── Records for processing

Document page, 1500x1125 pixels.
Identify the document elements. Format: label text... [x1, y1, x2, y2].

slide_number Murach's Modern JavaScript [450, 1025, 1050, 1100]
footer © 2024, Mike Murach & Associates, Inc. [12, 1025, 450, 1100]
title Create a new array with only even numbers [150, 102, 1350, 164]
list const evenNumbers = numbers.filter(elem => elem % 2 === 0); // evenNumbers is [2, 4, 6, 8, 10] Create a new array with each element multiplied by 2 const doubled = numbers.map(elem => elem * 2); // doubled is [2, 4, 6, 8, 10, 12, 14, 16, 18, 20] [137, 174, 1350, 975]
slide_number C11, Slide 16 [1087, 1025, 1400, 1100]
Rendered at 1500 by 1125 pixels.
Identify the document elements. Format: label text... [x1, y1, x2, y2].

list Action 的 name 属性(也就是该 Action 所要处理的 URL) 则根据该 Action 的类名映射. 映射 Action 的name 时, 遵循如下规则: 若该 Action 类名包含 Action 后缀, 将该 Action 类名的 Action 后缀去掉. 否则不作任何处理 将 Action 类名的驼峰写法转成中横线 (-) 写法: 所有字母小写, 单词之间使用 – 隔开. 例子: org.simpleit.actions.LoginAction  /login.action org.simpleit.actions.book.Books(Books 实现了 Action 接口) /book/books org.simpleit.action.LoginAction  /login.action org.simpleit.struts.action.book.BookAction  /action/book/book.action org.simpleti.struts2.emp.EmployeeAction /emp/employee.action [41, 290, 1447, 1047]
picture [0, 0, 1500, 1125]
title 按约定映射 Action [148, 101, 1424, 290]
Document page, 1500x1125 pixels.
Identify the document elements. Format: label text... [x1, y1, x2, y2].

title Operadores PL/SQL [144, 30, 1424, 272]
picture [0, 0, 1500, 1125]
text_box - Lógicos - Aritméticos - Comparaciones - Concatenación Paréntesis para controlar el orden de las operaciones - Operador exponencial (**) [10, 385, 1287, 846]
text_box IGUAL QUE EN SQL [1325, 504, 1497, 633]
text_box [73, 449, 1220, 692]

────

--- Assignment ---
Type out all of the records again, exactly.

--- Answer for the task ---
Document page, 1500x1125 pixels.
Identify the document elements. Format: label text... [x1, y1, x2, y2].

slide_number Murach's Modern JavaScript [450, 1025, 1050, 1100]
footer © 2024, Mike Murach & Associates, Inc. [12, 1025, 450, 1100]
title Create a new array with only even numbers [150, 102, 1350, 164]
list const evenNumbers = numbers.filter(elem => elem % 2 === 0); // evenNumbers is [2, 4, 6, 8, 10] Create a new array with each element multiplied by 2 const doubled = numbers.map(elem => elem * 2); // doubled is [2, 4, 6, 8, 10, 12, 14, 16, 18, 20] [137, 174, 1350, 975]
slide_number C11, Slide 16 [1087, 1025, 1400, 1100]
Rendered at 1500 by 1125 pixels.
Identify the document elements. Format: label text... [x1, y1, x2, y2].

list Action 的 name 属性(也就是该 Action 所要处理的 URL) 则根据该 Action 的类名映射. 映射 Action 的name 时, 遵循如下规则: 若该 Action 类名包含 Action 后缀, 将该 Action 类名的 Action 后缀去掉. 否则不作任何处理 将 Action 类名的驼峰写法转成中横线 (-) 写法: 所有字母小写, 单词之间使用 – 隔开. 例子: org.simpleit.actions.LoginAction  /login.action org.simpleit.actions.book.Books(Books 实现了 Action 接口) /book/books org.simpleit.action.LoginAction  /login.action org.simpleit.struts.action.book.BookAction  /action/book/book.action org.simpleti.struts2.emp.EmployeeAction /emp/employee.action [41, 290, 1447, 1047]
picture [0, 0, 1500, 1125]
title 按约定映射 Action [148, 101, 1424, 290]
Document page, 1500x1125 pixels.
Identify the document elements. Format: label text... [x1, y1, x2, y2].

title Operadores PL/SQL [144, 30, 1424, 272]
picture [0, 0, 1500, 1125]
text_box - Lógicos - Aritméticos - Comparaciones - Concatenación Paréntesis para controlar el orden de las operaciones - Operador exponencial (**) [10, 385, 1287, 846]
text_box IGUAL QUE EN SQL [1325, 504, 1497, 633]
text_box [73, 449, 1220, 692]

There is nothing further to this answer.